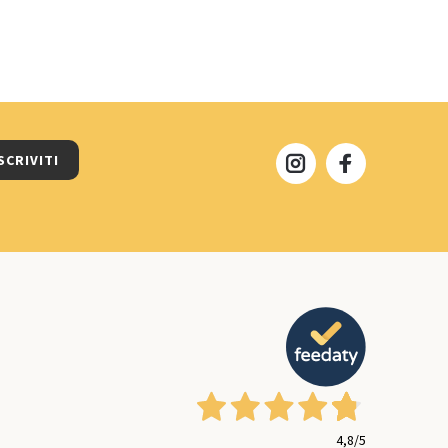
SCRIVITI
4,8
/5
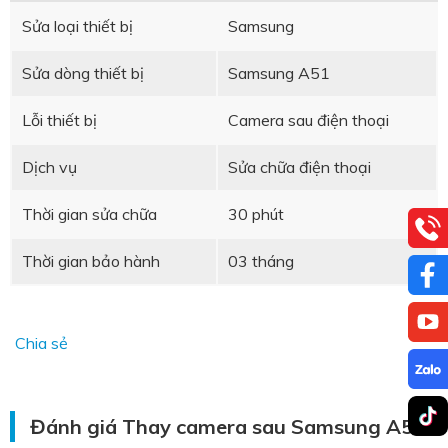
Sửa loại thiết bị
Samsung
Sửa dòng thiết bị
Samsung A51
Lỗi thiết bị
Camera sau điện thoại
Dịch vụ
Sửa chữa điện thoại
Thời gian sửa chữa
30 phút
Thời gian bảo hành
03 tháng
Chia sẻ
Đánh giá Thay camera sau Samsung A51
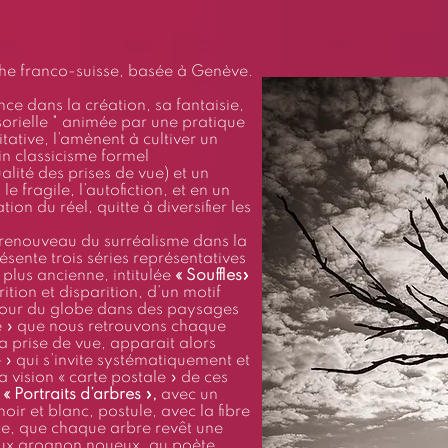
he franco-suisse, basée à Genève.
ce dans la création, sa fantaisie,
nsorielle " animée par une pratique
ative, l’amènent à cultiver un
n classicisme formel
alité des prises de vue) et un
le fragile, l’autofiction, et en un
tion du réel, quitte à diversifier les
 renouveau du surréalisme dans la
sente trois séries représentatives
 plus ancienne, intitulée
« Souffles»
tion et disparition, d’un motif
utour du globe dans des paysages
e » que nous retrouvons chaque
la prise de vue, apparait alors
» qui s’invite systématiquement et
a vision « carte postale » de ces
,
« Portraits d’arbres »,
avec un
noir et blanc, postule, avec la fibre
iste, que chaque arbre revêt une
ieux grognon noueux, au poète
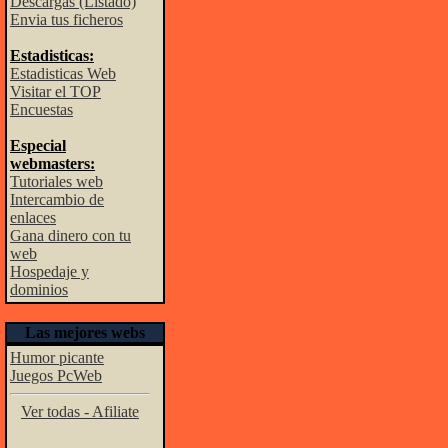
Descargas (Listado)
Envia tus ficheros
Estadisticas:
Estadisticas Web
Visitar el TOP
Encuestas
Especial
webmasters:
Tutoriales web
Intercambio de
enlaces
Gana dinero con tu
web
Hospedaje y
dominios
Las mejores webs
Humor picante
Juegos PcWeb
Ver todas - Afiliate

...

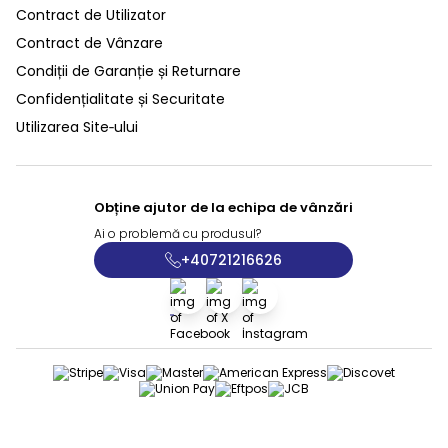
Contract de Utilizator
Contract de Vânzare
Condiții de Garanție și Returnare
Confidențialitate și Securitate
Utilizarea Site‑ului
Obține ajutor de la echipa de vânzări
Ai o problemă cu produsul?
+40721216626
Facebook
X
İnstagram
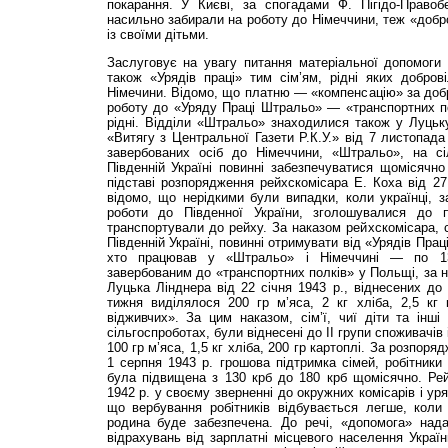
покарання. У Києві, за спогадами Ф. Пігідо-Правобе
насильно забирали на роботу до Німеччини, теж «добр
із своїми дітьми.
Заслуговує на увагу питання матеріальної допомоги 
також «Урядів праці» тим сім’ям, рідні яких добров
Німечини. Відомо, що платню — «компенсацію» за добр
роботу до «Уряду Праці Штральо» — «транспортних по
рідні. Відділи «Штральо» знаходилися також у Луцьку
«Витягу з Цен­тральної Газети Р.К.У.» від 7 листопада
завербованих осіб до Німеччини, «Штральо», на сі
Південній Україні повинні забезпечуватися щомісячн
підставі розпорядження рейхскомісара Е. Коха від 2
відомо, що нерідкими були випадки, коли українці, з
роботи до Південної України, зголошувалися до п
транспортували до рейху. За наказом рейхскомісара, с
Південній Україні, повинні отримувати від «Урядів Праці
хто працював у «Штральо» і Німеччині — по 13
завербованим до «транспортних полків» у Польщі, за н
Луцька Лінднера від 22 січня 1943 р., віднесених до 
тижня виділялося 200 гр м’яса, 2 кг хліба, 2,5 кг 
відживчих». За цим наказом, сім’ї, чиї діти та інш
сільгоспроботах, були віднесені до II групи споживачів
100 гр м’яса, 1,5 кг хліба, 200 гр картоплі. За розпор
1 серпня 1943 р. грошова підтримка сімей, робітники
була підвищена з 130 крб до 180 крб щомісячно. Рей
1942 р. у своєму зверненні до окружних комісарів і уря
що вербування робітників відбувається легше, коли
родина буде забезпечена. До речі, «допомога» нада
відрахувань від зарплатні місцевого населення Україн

---

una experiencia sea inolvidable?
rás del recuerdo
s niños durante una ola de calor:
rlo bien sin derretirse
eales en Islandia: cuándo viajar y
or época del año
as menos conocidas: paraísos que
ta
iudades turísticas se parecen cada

▸ Tarea pendiente
Vuelve a escribir sin cambios las líneas del material que empiezan en la que contiene "покарання. У Києві, за" y terminan en la que contiene "відрахувань від зарплатні", ambas incluidas.

▸ Problema resuelto
покарання. У Києві, за спогадами Ф. Пігідо-Правобе
насильно забирали на роботу до Німеччини, теж «добр
із своїми дітьми.
Заслуговує на увагу питання матеріальної допомоги 
також «Урядів праці» тим сім’ям, рідні яких добров
Німечини. Відомо, що платню — «компенсацію» за добр
роботу до «Уряду Праці Штральо» — «транспортних по
рідні. Відділи «Штральо» знаходилися також у Луцьку
«Витягу з Цен­тральної Газети Р.К.У.» від 7 листопада
завербованих осіб до Німеччини, «Штральо», на сі
Південній Україні повинні забезпечуватися щомісячн
підставі розпорядження рейхскомісара Е. Коха від 2
відомо, що нерідкими були випадки, коли українці, з
роботи до Південної України, зголошувалися до п
транспортували до рейху. За наказом рейхскомісара, с
Південній Україні, повинні отримувати від «Урядів Праці
хто працював у «Штральо» і Німеччині — по 13
завербованим до «транспортних полків» у Польщі, за н
Луцька Лінднера від 22 січня 1943 р., віднесених до 
тижня виділялося 200 гр м’яса, 2 кг хліба, 2,5 кг 
відживчих». За цим наказом, сім’ї, чиї діти та інш
сільгоспроботах, були віднесені до II групи споживачів
100 гр м’яса, 1,5 кг хліба, 200 гр картоплі. За розпор
1 серпня 1943 р. грошова підтримка сімей, робітники
була підвищена з 130 крб до 180 крб щомісячно. Рей
1942 р. у своєму зверненні до окружних комісарів і уря
що вербування робітників відбувається легше, коли
родина буде забезпечена. До речі, «допомога» нада
відрахувань від зарплатні місцевого населення Україн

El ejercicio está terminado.